▸ **ACTIONS TO TAKE**:
a - Answer these questions from the opinion piece on Greek "miracles", one answer per line, each marked like its question:
(i) Which two EU funding sources for investments does it name?
(ii) What rise in pensions does the state offer from the new year?
(iii) By roughly how much did the 56 billion euros increase GDP?
b - Reproduce everything from "In the last" down to "is based on." in the opinion piece on Greek "miracles", updating "pandemic" to "health crisis".
c - Render this sentence from the opinion piece on Greek "miracles" in French: "It resembles more a type of intoxication that discovers magic money trees."

▸ **PASSAGE SHOWN**:
-*-*-
OPINION

Do miracles happen in Greece?

Do miracles happen in Greece?

Do miracles happen in Greece? At first glance, some of what is happening does look like miracles. For example, in an overindebted country, benefits and aid of several billion euros is distributed easily, without strict criteria or other, trite, restrictions. This is how consumption is fueled. Consumption causes GDP to rise, and here lies the miracle: By consuming – not by investing and producing – we become richer.

In support of the “miracle” that we can get rich without investing, but by consuming, we channel a large to very large portion of our funding from the European Union for investments (the National Strategic Reference Framework and EU Recovery Fund) into consumption and imports for consumption, unemployment benefits disguised as education and retraining funds, allowances for social work, the beautification of churches, monasteries and other God-pleasing activities.

Another, separate “miracle” is the following: Greek wages are low (cheap labor remains a Greek “trump card,” as the educated but very cheap – at a third of the cost of the average European – Greek workforce attracts the multinationals that set up shop in our country) and they evaporate faster than in any other EU country – says Eurostat. Despite this, wages are proving robust enough for the state to – with the distributive system in place – offer a 7% (or more) rise in pensions from the new year. Isn’t that a miracle!

The government officially denounces inflation, but that is what the much-touted ‘growth’ is based on

Unfortunately, what seems to triumph against common sense and all economic textbooks, regardless of school of thought, is not miracles. It resembles more a type of intoxication that discovers magic money trees.

In the last two years, the government has distributed over 56 billion euros to deal with – but also under the guise of dealing with – the economic hardship caused initially by the pandemic and then the war in Ukraine. This 56 billion euros increased GDP by around 40 billion euros – you don’t call that a miracle. The abundant (for some) liquidity, combined with the consequences of the ongoing war on energy prices, production, international supply chains, and the huge – by European standards – profits with which much of manufacturing, industry, import and retail trade works in Greece, spurred inflation. The government officially denounces inflation, but that is what the much-touted “growth” is based on.
-*-*-
▸ **INFORMATION SHOWN**:
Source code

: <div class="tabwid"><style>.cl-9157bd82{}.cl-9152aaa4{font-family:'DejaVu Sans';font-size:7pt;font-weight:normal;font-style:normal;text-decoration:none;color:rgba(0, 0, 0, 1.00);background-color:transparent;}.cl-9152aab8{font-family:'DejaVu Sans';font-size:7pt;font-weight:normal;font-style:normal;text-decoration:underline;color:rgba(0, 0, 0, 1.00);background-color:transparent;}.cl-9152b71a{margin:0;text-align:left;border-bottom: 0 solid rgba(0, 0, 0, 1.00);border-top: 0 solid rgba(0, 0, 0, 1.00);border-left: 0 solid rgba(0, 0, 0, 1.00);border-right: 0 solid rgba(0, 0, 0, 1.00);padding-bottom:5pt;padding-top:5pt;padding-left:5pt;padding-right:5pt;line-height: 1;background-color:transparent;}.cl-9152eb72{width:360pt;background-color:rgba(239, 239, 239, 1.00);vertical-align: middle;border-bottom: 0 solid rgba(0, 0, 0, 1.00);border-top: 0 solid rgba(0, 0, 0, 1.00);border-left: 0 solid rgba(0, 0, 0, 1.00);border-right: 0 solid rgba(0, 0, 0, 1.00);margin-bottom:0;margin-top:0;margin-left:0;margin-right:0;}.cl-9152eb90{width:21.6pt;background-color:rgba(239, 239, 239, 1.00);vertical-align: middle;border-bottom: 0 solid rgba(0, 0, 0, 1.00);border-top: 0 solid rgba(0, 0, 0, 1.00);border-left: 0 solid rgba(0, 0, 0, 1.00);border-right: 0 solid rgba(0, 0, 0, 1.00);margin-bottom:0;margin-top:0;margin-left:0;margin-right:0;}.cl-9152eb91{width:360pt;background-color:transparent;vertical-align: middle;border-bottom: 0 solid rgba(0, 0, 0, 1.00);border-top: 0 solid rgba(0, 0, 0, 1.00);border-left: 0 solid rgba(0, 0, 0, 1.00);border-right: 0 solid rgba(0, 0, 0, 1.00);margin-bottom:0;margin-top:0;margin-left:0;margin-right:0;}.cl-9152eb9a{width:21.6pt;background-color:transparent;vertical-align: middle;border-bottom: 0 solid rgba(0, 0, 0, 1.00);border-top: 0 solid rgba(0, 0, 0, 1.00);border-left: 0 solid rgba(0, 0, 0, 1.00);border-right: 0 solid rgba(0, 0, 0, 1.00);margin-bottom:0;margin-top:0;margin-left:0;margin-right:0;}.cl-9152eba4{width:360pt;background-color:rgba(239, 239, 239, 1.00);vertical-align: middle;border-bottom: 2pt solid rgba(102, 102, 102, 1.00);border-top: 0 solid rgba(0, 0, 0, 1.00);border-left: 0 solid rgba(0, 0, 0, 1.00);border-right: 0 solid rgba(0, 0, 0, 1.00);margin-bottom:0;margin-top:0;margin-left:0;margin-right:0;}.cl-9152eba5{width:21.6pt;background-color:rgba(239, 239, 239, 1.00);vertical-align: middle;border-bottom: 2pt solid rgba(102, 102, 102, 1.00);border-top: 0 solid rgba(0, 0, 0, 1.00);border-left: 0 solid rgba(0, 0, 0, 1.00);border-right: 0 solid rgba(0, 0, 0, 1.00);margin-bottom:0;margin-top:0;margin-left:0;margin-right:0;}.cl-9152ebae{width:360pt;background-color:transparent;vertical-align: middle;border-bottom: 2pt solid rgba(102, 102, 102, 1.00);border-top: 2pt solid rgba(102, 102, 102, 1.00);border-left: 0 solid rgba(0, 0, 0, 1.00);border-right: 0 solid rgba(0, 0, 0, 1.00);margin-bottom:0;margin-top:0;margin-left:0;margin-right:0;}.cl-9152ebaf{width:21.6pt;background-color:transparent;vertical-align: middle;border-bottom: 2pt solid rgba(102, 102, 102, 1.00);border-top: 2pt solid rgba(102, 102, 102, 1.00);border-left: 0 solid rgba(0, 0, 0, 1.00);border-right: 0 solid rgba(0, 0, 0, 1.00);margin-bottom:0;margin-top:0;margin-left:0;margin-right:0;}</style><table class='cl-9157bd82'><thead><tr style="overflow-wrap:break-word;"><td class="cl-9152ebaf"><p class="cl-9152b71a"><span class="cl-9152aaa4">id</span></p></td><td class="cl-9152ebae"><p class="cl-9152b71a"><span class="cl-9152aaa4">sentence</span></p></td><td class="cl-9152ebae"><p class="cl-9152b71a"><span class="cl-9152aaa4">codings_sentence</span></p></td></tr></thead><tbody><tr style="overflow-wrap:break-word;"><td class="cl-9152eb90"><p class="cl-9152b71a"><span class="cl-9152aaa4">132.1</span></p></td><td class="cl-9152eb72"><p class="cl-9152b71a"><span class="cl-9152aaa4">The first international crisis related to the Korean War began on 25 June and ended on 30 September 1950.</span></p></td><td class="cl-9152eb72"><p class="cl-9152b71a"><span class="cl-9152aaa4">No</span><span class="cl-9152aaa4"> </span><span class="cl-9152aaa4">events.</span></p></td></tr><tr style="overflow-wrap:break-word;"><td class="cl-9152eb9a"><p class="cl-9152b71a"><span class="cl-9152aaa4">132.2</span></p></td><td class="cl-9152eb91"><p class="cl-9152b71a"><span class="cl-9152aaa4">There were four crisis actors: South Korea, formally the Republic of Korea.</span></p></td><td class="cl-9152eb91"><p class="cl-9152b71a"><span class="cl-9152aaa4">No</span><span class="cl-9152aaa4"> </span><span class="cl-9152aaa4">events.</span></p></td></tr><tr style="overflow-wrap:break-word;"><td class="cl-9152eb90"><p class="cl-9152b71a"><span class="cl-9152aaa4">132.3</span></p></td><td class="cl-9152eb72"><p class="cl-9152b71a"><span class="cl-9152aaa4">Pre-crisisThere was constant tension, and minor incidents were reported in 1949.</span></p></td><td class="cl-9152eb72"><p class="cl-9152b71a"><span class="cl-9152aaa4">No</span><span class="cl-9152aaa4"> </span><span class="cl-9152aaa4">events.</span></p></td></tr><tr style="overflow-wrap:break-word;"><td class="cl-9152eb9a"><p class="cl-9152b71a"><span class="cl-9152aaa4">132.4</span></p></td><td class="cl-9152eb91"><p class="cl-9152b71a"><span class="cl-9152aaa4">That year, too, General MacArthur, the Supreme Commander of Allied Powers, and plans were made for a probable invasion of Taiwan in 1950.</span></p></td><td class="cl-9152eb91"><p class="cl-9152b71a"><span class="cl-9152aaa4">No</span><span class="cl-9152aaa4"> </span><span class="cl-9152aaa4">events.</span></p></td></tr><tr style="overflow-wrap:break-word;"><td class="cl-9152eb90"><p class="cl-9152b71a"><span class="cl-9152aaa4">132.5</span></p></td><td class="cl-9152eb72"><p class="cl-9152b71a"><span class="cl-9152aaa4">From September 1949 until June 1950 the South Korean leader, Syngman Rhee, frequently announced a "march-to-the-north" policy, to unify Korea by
-*-*-
▸ **OUTPUTS BY TASK**:
a -
(i) The National Strategic Reference Framework and the EU Recovery Fund
(ii) 7% (or more)
(iii) Around 40 billion euros

b -
In the last two years, the government has distributed over 56 billion euros to deal with – but also under the guise of dealing with – the economic hardship caused initially by the health crisis and then the war in Ukraine. This 56 billion euros increased GDP by around 40 billion euros – you don’t call that a miracle. The abundant (for some) liquidity, combined with the consequences of the ongoing war on energy prices, production, international supply chains, and the huge – by European standards – profits with which much of manufacturing, industry, import and retail trade works in Greece, spurred inflation. The government officially denounces inflation, but that is what the much-touted “growth” is based on.

c - Cela ressemble plutôt à une sorte d'ivresse qui découvre des arbres à argent magiques.